When we met at St. Louis a year ago in the 50th annual convention of our association, we knew that the end of our long struggle was near. We comprehended in a new sense the truth of Victor Hugo's sage epigram: "There is one thing more powerful than Kings and Armies—the idea whose time has come to move." We knew that the time for our idea was here, and as State after State has joined the list of the ratified we have seen our idea, our cause, move forward dramatically, majestically into its appropriate place as part of the constitution of our nation. We have not yet the official proclamation announcing that our amendment has been ratified by the necessary thirty-six States, but thirty-one have done so and another will ratify before we adjourn; three Governors have promised special sessions very soon and two more Legislatures will ratify when called together. There is no power on this earth that can do more than delay by a trifle the final enfranchisement of women.
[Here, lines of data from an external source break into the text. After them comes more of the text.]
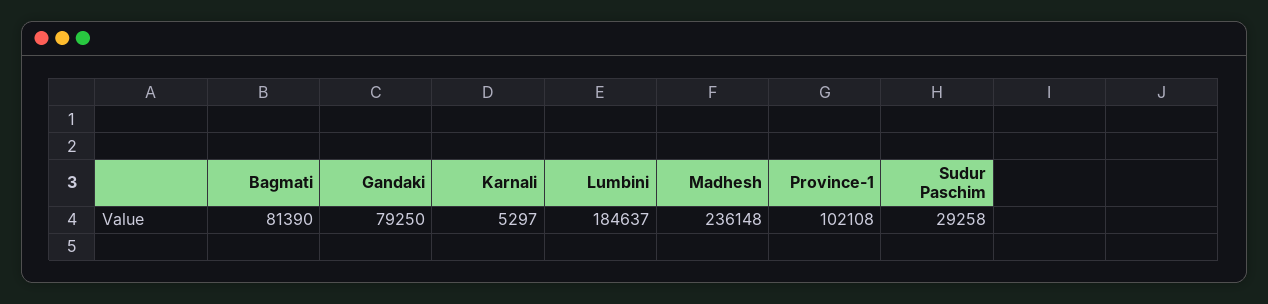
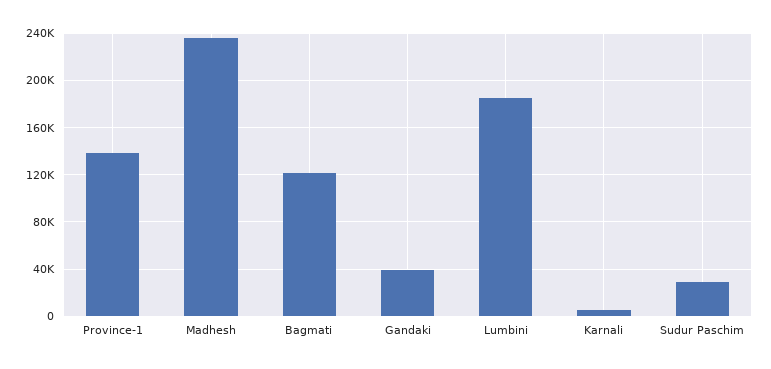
  {
-   "Bagmati": 81390,
+   "Bagmati": 120000,
-   "Gandaki": 79250,
+   "Gandaki": 40000,
    "Karnali": 5297,
    "Lumbini": 184637,
    "Madhesh": 236148,
-   "Province-1": 102108,
+   "Province-1": 140000,
    "Sudur Paschim": 29258
  }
The enemies of progress and liberty never surrender and never die. Ever since the days of cave-men they have stood ready with their sledge hammers to strike any liberal idea on the head whenever it appeared. They are still active, hysterically active, over our amendment; still imagining, as their progenitors for thousands of years have done, that a fly sitting on a wheel may command it to revolve no more and it will obey. They are running about from State to State, a few women and a few paid men. They dash to Washington to hold hurried consultations with senatorial friends and away to carry out instructions.... It does not matter. Suffragists were never dismayed when they were a tiny group and all the world was against them. What care they now when all the world is with them? March on, suffragists, the victory is yours! The trail has been long and winding; the struggle has been tedious and wearying; you have made sacrifices and received many hard knocks; be joyful to-day. Our final victory is due, is inevitable, is almost here. Let us celebrate to-day, and when the proclamation comes I beg you to celebrate the occasion with some form of joyous demonstration in your own home State. Two armistice days made a joyous ending of the war. Let two ratification days, one a National and one a State day, make a happy ending of the denial of political freedom to women!